Top of Data supplied

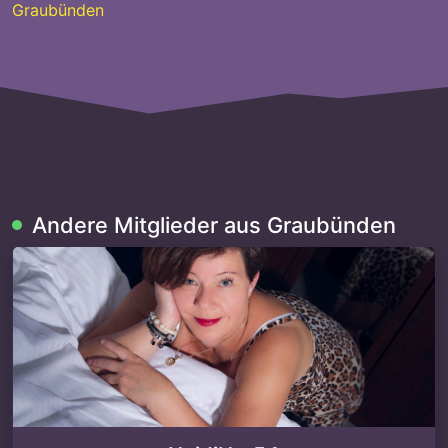
Graubünden
Andere Mitglieder aus Graubünden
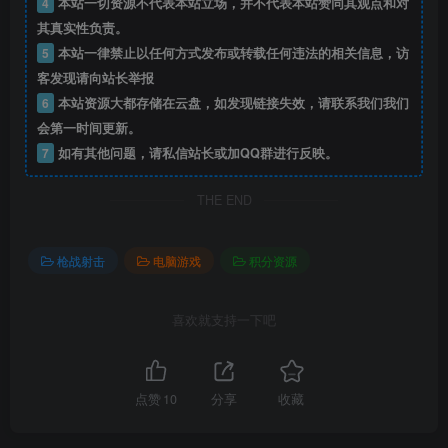
4
本站一切资源不代表本站立场，并不代表本站赞同其观点和对
其真实性负责。
5
本站一律禁止以任何方式发布或转载任何违法的相关信息，访
客发现请向站长举报
6
本站资源大都存储在云盘，如发现链接失效，请联系我们我们
会第一时间更新。
7
如有其他问题，请私信站长或加QQ群进行反映。
THE END
枪战射击
电脑游戏
积分资源
喜欢就支持一下吧
点赞
10
分享
收藏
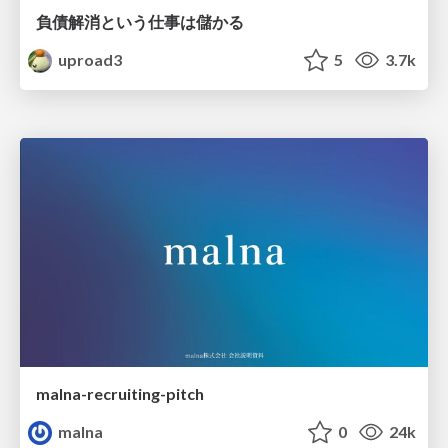
負債解消という仕事は儲かる
uproad3
5
3.7k
malna-recruiting-pitch
malna
0
24k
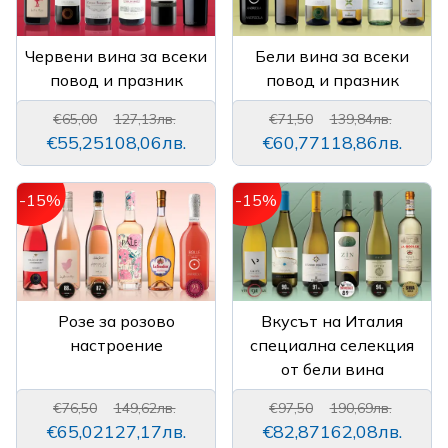
Червени вина за всеки
Бели вина за всеки
повод и празник
повод и празник
€65,00
127,13лв.
€71,50
139,84лв.
€55,25
108,06лв.
€60,77
118,86лв.
-15%
-15%
Розе за розово
Вкусът на Италия
настроение
специална селекция
от бели вина
€76,50
149,62лв.
€97,50
190,69лв.
€65,02
127,17лв.
€82,87
162,08лв.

Bottom of Data supplied

> What you should do:
Pictures in the records above are not copied; print everything else exactly.

> Reply:
Graubünden
Andere Mitglieder aus Graubünden
4
本站一切资源不代表本站立场，并不代表本站赞同其观点和对
其真实性负责。
5
本站一律禁止以任何方式发布或转载任何违法的相关信息，访
客发现请向站长举报
6
本站资源大都存储在云盘，如发现链接失效，请联系我们我们
会第一时间更新。
7
如有其他问题，请私信站长或加QQ群进行反映。
THE END
枪战射击
电脑游戏
积分资源
喜欢就支持一下吧
点赞
10
分享
收藏
負債解消という仕事は儲かる
uproad3
5
3.7k
malna-recruiting-pitch
malna
0
24k
Червени вина за всеки
Бели вина за всеки
повод и празник
повод и празник
€65,00
127,13лв.
€71,50
139,84лв.
€55,25
108,06лв.
€60,77
118,86лв.
-15%
-15%
Розе за розово
Вкусът на Италия
настроение
специална селекция
от бели вина
€76,50
149,62лв.
€97,50
190,69лв.
€65,02
127,17лв.
€82,87
162,08лв.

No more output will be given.